We achieve near‑instant acks (less than human pause), smooth turn‑taking, fast task completion via:

  • Perimeter fast path using GPT‑4.1 to produce immediate, context‑aware acks and simple replies.
  • Streaming ASR: text tokens arrive as the user speaks; no end‑of‑speech blocking.
  • Progressive disclosure: user hears meaningful updates while the Core executes.
  • Context diet: Core strictly limits prompt/context size per turn; uses selective retrieval and memoized tool results (caching) where permissible.
  • Parallelism: plan & tool‑prep in parallel with TTS buffering of non‑critical preambles.
  • Vendor locality roadmap: future regional ASR/TTS to reduce RTT where needed.

Dialogue quality: prosody, sentiment, and control

  • Naturalness default: modern TTS voices are humanlike even without SSML
  • Production control: for long or sensitive reads (spelling, reset steps), we apply SSML (pace, pauses, emphasis, repeat) on top of vendor defaults.
  • Sentiment alignment: Voice Orchestrator infers user sentiment and mirrors tone (e.g. upbeat for holidays, calm for issues) by choosing phrasing and SSML cues.

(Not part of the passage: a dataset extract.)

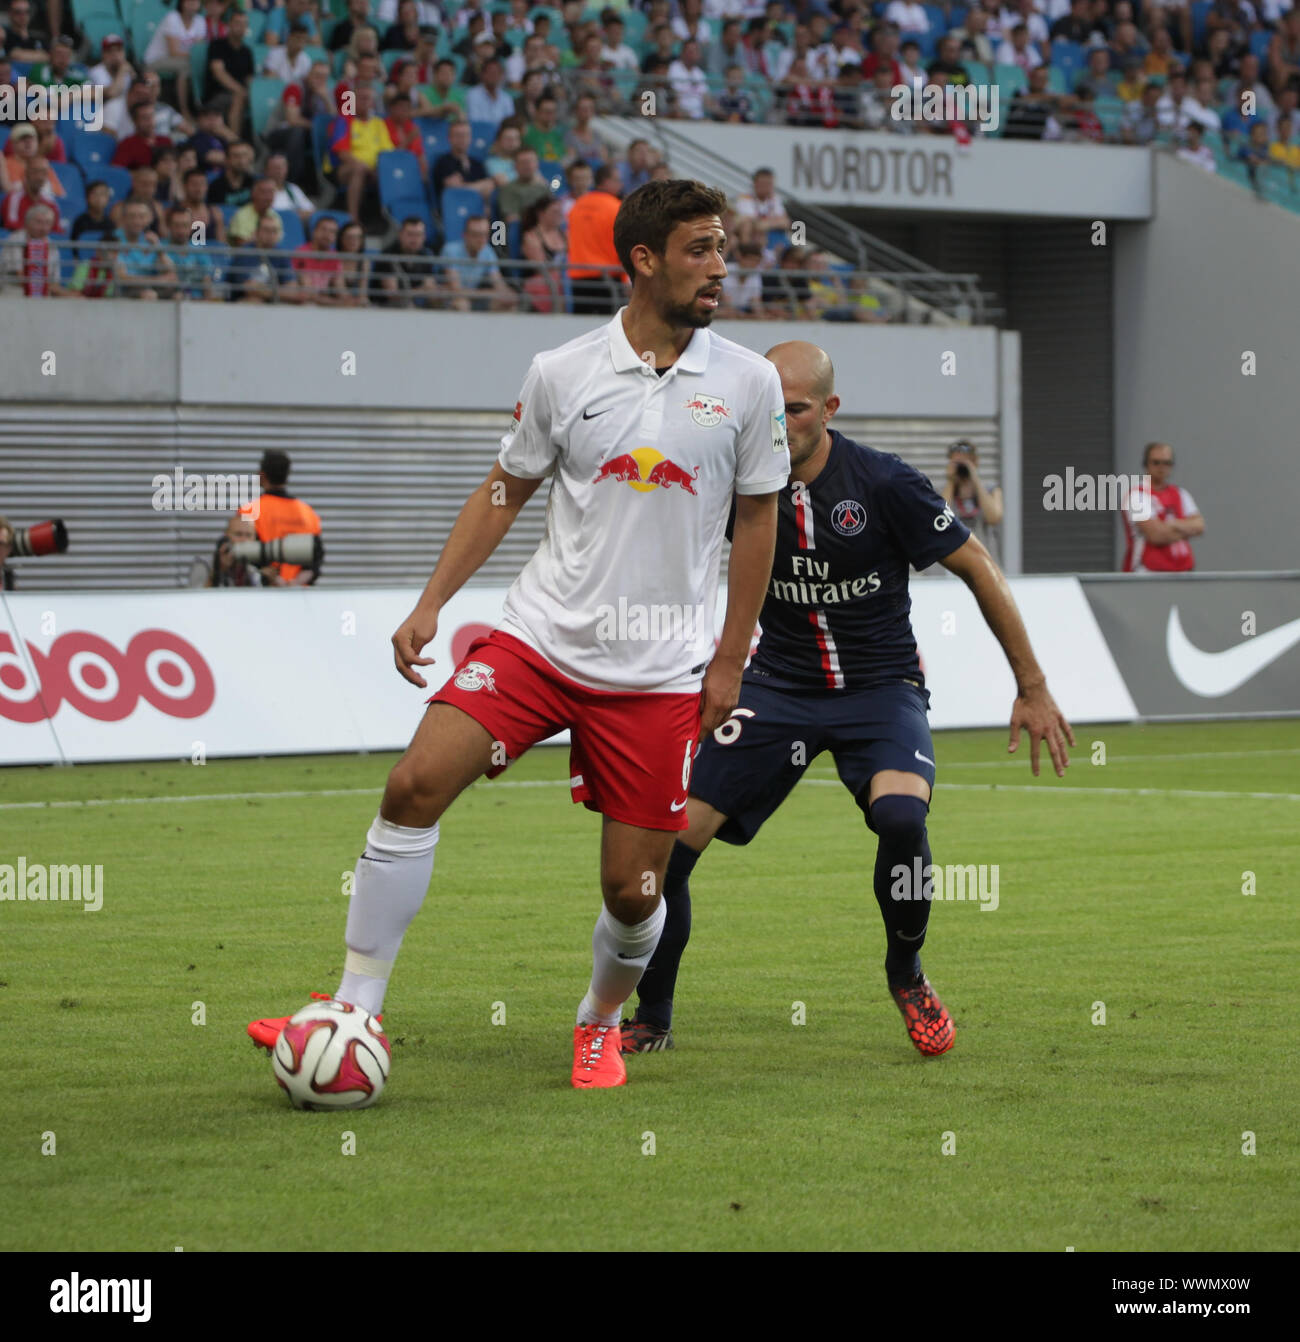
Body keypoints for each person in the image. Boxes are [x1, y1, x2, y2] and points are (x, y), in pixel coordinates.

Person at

Security, privacy, and data residency

  • Transport security: All hops use WSS (TLS), bi‑directional.
    • Client to Retell.ai (audio up)
    • Retell.ai to Leena (transcripts)
    • Leena to TTS to Retell.ai (audio down)
  • Retention controls at the subprocessor: Retell.ai is configured not to persist call data beyond a minimal operational window; Leena stores authoritative logs.
  • Hosting region: Leena persists audio/transcripts in the same region as the customer’s Leena tenant.
  • Constraint: Retell.ai currently hosts in US regions only; this can block strict‑localization customers (e.g. some ME countries, EU‑only mandates). But, Retell.ai does not store any data like call logs etc.
  • Roadmap: evaluate in‑house / open‑source voice stack with pluggable ASR/TTS to unlock additional hosting regions and full data‑plane control.